Copy out the lines of the records below, and only those lines, from the one with "ring mcp: (56, 152)" through the one with "middle mcp: (128, 171)", exactly as they appear.
Given information START
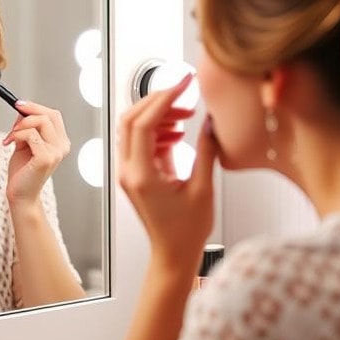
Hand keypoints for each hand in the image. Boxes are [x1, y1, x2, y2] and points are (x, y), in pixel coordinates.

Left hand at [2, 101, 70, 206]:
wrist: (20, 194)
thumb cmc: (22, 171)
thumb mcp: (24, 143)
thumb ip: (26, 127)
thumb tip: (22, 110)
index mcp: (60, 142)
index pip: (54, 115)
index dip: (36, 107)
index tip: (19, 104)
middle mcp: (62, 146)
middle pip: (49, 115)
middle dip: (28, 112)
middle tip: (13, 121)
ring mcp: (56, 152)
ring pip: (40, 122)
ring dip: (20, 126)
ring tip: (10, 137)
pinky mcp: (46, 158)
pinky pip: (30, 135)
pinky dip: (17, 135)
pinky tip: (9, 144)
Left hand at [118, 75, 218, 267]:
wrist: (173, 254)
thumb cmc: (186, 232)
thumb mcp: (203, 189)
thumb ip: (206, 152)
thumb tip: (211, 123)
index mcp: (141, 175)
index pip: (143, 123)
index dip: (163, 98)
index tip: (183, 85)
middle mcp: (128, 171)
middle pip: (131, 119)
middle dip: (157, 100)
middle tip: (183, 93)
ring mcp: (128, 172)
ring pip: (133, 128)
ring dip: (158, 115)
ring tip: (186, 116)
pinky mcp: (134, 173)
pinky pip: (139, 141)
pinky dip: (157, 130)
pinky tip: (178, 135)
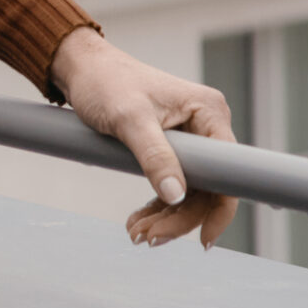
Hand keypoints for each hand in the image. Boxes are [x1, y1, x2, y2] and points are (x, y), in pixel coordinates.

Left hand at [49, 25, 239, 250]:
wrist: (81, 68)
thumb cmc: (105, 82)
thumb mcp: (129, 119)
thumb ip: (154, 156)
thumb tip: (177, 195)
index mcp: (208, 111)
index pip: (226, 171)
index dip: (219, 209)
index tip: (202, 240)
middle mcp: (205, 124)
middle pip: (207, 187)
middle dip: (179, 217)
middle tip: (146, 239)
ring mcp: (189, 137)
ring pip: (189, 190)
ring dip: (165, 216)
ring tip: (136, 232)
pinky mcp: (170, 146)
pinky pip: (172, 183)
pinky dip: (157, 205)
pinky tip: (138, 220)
Given information END
Given information START
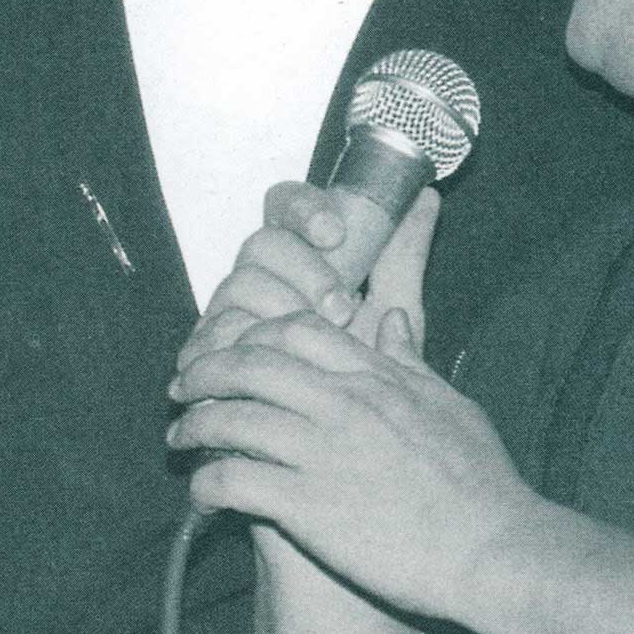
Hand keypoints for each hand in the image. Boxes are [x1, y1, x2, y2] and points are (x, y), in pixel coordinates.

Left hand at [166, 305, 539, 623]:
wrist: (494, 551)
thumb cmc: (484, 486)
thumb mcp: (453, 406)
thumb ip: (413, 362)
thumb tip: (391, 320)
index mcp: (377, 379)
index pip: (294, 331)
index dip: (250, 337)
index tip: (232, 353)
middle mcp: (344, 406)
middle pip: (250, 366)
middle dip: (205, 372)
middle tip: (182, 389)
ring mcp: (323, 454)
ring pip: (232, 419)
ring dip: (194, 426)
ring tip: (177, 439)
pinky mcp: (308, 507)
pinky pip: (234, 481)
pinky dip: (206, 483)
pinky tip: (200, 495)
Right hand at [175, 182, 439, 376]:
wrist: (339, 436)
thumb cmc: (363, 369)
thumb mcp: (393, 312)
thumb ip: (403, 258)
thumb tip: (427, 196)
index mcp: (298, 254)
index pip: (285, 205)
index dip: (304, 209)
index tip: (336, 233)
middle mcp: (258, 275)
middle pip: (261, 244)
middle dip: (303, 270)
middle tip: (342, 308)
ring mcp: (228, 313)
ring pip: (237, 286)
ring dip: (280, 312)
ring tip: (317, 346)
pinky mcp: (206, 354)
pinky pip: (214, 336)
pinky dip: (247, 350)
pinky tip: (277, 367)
Given information END
Given information START
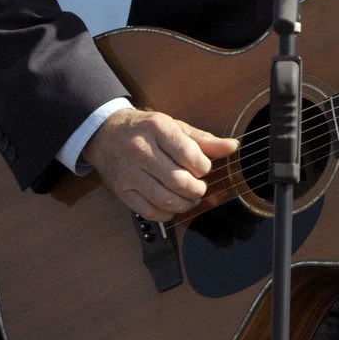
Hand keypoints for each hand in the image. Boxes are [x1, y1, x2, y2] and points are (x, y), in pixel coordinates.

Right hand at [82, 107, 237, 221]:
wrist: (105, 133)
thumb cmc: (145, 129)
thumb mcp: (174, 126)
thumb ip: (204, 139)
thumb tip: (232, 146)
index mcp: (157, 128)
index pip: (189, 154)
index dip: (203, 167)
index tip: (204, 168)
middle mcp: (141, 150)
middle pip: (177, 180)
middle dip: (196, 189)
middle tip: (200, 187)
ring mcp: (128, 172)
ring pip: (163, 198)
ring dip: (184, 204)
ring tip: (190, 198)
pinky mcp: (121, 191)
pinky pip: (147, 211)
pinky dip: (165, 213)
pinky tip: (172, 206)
Given information END
→ **Completed exercise**
ring mcp: (56, 152)
ring pip: (40, 122)
ring dip: (20, 126)
ring tip: (10, 137)
pinky mcp: (46, 158)
pinky pip: (30, 135)
pinky dip: (17, 135)
pinky tip: (9, 144)
Left hand at [118, 75, 218, 267]:
wrist: (173, 254)
thumb cmc: (186, 232)
thumb mcp: (203, 189)
thumb ip: (206, 152)
thumb tip: (211, 123)
index mcp: (141, 175)
index pip: (143, 123)
index dip: (163, 98)
index tip: (183, 85)
middle mcp: (128, 171)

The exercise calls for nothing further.